Il est strictement interdit de se débarrasser de ces déchets dans la nature, ni même de les compresser mécaniquement comme les ordures habituelles. Ils doivent être expédiés vers des entreprises spécifiquement dédiées à ce genre de traitement, qui sont équipées pour le nettoyage et la désinfestation ou pour procéder à l’incinération.
Il existe quatre catégories de déchets biomédicaux. Lucie Lemire, conseillère en communication et en relations publiques au CSSS de l'Énergie, a bien voulu nous en parler.
« Il y a la catégorie d’objets coupants et celle d’objets tranchants. De plus, il y a les déchets non atomiques, par exemple les pansements. Il existe aussi la catégorie des déchets atomiques, soit ceux qui sont rejetés par le corps humain. Par exemple, les parties extraites provenant des chirurgies ou des laboratoires. »
Chaque clinique ou hôpital se doit de répondre aux normes reliées aux traitements de ces déchets. Mme Lemire explique:« Du côté de Shawinigan, tout est placé dans des contenants stériles qui sont entreposés dans un réfrigérateur de 4 , toujours selon les normes à respecter. Ici, on reçoit même les déchets de catégorie piquants et tranchants qui viennent d’ailleurs, par exemple ceux de la pharmacie. Une firme externe nommée Stéricyle s’occupe ensuite de venir récupérer les déchets. »

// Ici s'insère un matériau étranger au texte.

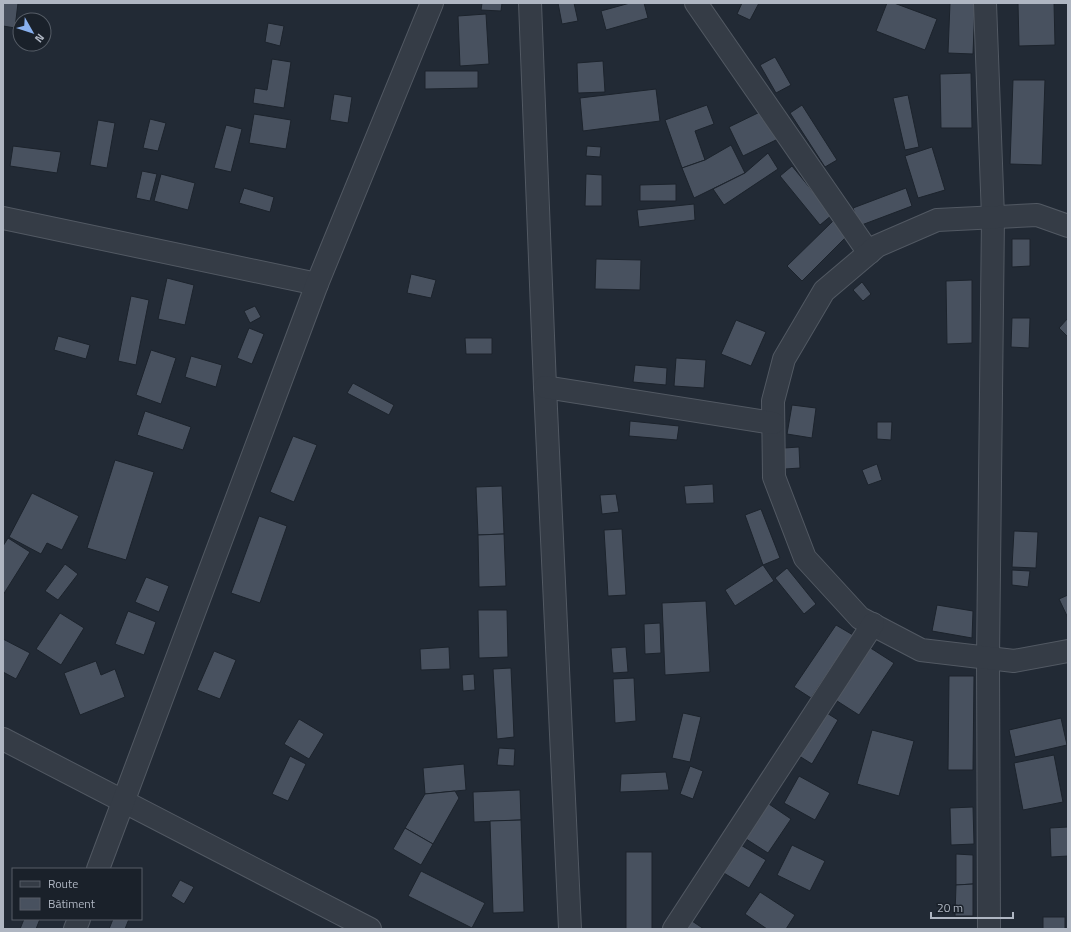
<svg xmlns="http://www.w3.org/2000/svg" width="1071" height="932" viewBox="0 0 1071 932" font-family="'Titillium Web',sans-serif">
  <rect width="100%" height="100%" fill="#222a35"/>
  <g fill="#48515f" stroke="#1c232c">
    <path d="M3,3H18L15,28L3,26Z"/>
    <path d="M482,3H502L501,11L481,10Z"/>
    <path d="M558,3H574L578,21L562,24Z"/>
    <path d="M630,3H644L648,18L606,30L601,11Z"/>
    <path d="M742,3H759L750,20L737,14Z"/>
    <path d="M887,3H894L937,19L925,50L876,31Z"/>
    <path d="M950,3H975L973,54L948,53Z"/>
    <path d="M1018,3H1054L1055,45L1019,46Z"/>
    <path d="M486,14L489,64L460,66L458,16Z"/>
    <path d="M268,23L284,26L280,46L265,42Z"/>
    <path d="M775,57L791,85L776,93L760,65Z"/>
    <path d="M272,59L291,62L284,108L253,103L255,88L267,90Z"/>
    <path d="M603,61L605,92L578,93L577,63Z"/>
    <path d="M425,71H478V88L425,89Z"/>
    <path d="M971,73L972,128H941L940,74Z"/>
    <path d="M1013,80H1045L1042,165L1010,164Z"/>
    <path d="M656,89L660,121L583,131L580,98Z"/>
    <path d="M334,94L352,97L348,123L330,120Z"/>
    <path d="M908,95L919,147L905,150L893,98Z"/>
    <path d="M707,105L714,124L695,131L705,160L682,168L665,120Z"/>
    <path d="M802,105L837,160L825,167L790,113Z"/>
    <path d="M764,110L778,139L743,156L729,127Z"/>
    <path d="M254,114L291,120L286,149L249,143Z"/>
    <path d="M150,119L166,123L158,151L143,148Z"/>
    <path d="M98,120L115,123L107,168L90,165Z"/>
    <path d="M226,125L242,129L231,172L214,168Z"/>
    <path d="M731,145L745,173L694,198L682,168L705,160Z"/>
    <path d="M13,146L61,152L57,173L10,166Z"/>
    <path d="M587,146L601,147L600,157L586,156Z"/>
    <path d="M932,147L945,190L918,198L905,156Z"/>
    <path d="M768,153L778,169L724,205L713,189L745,173Z"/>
    <path d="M792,166L832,215L820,225L780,176Z"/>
    <path d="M142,171L157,174L150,201L136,198Z"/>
    <path d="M161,174L195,183L188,210L154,201Z"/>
    <path d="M586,174L602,175V206H585Z"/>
    <path d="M676,184V201H640V185Z"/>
    <path d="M244,188L274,197L270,212L239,203Z"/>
    <path d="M906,188L912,206L859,226L853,208Z"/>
    <path d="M694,204L695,220L639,227L637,210Z"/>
    <path d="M834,220L848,235L802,281L787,266Z"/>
    <path d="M1012,239H1030V266L1012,267Z"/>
    <path d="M596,259L641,260L640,290L595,289Z"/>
    <path d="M411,274L436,280L431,298L407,293Z"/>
    <path d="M167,278L194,285L185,325L158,319Z"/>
    <path d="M972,280V343L947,344L946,281Z"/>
    <path d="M862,282L871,294L863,301L853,290Z"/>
    <path d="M131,296L149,300L136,365L118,361Z"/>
    <path d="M255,306L261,317L250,323L244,311Z"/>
    <path d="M1012,318H1030L1029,348L1011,347Z"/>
    <path d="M1068,318V337L1059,328Z"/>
    <path d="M736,320L766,332L751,366L721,354Z"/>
    <path d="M249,328L264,334L252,364L237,358Z"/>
    <path d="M58,336L90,345L86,359L54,350Z"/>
    <path d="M465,338H492V354H466Z"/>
    <path d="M151,350L176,358L161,404L136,395Z"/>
    <path d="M191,356L222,365L216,387L185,377Z"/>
    <path d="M676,358L706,360L704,388L674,386Z"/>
    <path d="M635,365L667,368L666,385L633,382Z"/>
    <path d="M353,383L394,405L389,415L347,393Z"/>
    <path d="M792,405L816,408L812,438L787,434Z"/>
    <path d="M145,411L191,427L183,450L137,435Z"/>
    <path d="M630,421L679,426L677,440L629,436Z"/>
    <path d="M877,422H892L891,440L877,439Z"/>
    <path d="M293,436L317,445L294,502L270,492Z"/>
    <path d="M799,447L800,468L785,469L784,448Z"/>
    <path d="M115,460L154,472L126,560L87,548Z"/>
    <path d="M877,464L882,480L868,485L862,470Z"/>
    <path d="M713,484L714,503L686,504L684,486Z"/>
    <path d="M502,486L504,534L478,535L476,487Z"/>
    <path d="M32,493L79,516L62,550L47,543L41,554L9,537Z"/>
    <path d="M616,494L619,512L602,514L600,495Z"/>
    <path d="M761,509L780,558L763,565L745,515Z"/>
    <path d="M259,516L287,526L260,603L231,593Z"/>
    <path d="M622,529L626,595L608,596L604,530Z"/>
    <path d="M1014,531L1038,532L1036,568L1012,567Z"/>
    <path d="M504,534L506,586L479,587L478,535Z"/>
    <path d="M8,538L30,552L3,595V546Z"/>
    <path d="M65,564L78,574L58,600L45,591Z"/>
    <path d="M763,565L774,581L735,606L725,590Z"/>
    <path d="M787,568L816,604L804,614L775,578Z"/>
    <path d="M1012,570L1030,571L1028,587L1012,585Z"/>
    <path d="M146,577L169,586L159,612L135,602Z"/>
    <path d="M1068,595V618L1059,599Z"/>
    <path d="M706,601L710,672L665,675L662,603Z"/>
    <path d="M937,605L973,611L972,638L932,631Z"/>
    <path d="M478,610H507L508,657L479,658Z"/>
    <path d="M128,611L156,622L144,655L115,644Z"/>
    <path d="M60,613L84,628L61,665L36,649Z"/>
    <path d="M660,623L661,653L645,654L644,624Z"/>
    <path d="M836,625L853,635L811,698L794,687Z"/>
    <path d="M3,639L30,653L16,679L3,672Z"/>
    <path d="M449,647L450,669L421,670L420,649Z"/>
    <path d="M626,647L628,672L613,673L611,648Z"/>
    <path d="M869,647L894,663L859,715L834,699Z"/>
    <path d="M214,651L236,660L220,699L197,690Z"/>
    <path d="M96,661L101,675L115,669L125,697L80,715L64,673Z"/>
    <path d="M511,668L514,737L497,739L493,669Z"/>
    <path d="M474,674L475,690L463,691L462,675Z"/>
    <path d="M949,676H974L973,770H948Z"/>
    <path d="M634,678L636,721L615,723L613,679Z"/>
    <path d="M822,710L838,720L812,764L796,754Z"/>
    <path d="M683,713L701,717L690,762L672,758Z"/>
    <path d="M1061,718L1067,745L1015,757L1009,730Z"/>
    <path d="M299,719L324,734L309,759L284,744Z"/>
    <path d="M872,730L914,741L899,796L857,784Z"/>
    <path d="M499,748L515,749L514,766L497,765Z"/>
    <path d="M1054,755L1063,802L1023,810L1014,763Z"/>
    <path d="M290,756L306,764L288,801L272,794Z"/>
    <path d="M464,764L466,790L425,794L423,768Z"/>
    <path d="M690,766L703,771L693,799L680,794Z"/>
    <path d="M666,772L669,790L620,792L621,774Z"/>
    <path d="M799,776L830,793L815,820L784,803Z"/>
    <path d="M520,790L521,820L474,822L473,792Z"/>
    <path d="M455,791L459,798L433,844L405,828L425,794Z"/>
    <path d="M766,802L791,819L768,853L743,837Z"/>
    <path d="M973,807L974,844L951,845L950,808Z"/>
    <path d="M521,820L524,912L493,913L490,821Z"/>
    <path d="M1068,827V856L1051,857L1050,828Z"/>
    <path d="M405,828L433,844L421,865L393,849Z"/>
    <path d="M739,844L766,860L749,888L722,872Z"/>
    <path d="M792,845L825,861L810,891L777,875Z"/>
    <rect x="626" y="852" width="26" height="77"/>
    <path d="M956,854L973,855V884L956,885Z"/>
    <path d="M421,871L485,903L472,928L408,896Z"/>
    <path d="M180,880L194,887L184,904L171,896Z"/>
    <path d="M973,884V916H955L956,885Z"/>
    <path d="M760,892L795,915L786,929H767L745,914Z"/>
    <rect x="1043" y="917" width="22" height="12"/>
    <path d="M24,919H40L36,929H20Z"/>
    <path d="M113,919H129L125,929H109Z"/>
    <path d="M692,921L704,929H686Z"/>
  </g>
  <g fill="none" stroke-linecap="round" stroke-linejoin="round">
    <defs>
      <g id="minor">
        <path d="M530,3L545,387L570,929"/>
        <path d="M696,3L869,253"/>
        <path d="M985,3L993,217L988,658L989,929"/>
        <path d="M3,218L317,284"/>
        <path d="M1068,226L1037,215L937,220L877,246L824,291L784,359L773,401L774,477L805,558L860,618L921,650L1014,661L1068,651"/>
        <path d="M545,387L773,423"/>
        <path d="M3,739L370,929"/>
        <path d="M98,869L317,284L432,3"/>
        <path d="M75,929L79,919"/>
        <path d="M674,929L873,624"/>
      </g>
    </defs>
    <use href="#minor" stroke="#525963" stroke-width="24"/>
    <use href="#minor" stroke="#353c46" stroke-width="22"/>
  </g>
  <rect width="1071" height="932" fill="none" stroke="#afb6c2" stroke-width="8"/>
  <rect x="12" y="868" width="130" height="52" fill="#1a212a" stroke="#565d67"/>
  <rect x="20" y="881" width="20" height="6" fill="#353c46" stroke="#565d67"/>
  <text x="48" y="888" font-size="12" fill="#afb6c2">Route</text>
  <rect x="20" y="898" width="20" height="12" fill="#48515f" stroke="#565d67"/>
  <text x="48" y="908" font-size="12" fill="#afb6c2">Bâtiment</text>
  <g transform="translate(32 32) rotate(129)"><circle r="19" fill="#1a212a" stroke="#565d67"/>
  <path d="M0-3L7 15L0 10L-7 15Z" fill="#88b0ee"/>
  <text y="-6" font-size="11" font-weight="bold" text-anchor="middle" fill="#afb6c2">N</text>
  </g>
  <path d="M931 912v6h82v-6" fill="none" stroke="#afb6c2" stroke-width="2"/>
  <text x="937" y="912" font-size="12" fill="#afb6c2" stroke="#1a212a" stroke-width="3" paint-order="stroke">20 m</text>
</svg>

Au CHRTR de Trois-Rivières, la méthode est différente. La stérilisation des déchets se fait sur place. Le centre hospitalier est doté d’un autoclave et les seringues ainsi que les lames sont placées dans des contenants prêts à être envoyés. Un autoclave est conçu pour réaliser sous pression une réaction industrielle, la cuisson ou la stérilisation à la vapeur.
Règlements stricts
Les organismes qui récupèrent les déchets biomédicaux ont un protocole à suivre. Les déchets biomédicaux anatomiques doivent être traités par incinération tandis que les déchets non anatomiques sont d’abord désinfectés, si cette étape n’a pas été faite par le centre hospitalier, et ensuite incinérés. Les déchets qui proviennent de l'extérieur du Québec sont également incinérés. Il faut aussi s’assurer que les cendres produites par l'incinération de déchets biomédicaux soient déposées dans un conteneur ou un contenant rigide, fermé et étanche.
L'exploitant d'une installation de traitement, par désinfection ou incinération, ou d'entreposage de déchets biomédicaux doit tenir un registre quotidien d’informations. Celui-ci contient entre autres la nature des déchets biomédicaux, leur provenance, la quantité, le nombre d’heures exploitation et les anomalies possibles. Ces bâtiments sont munis d’extrêmes mesures de sécurité, tant au niveau de la manipulation des employés qu’au niveau du déchargement des déchets biomédicaux.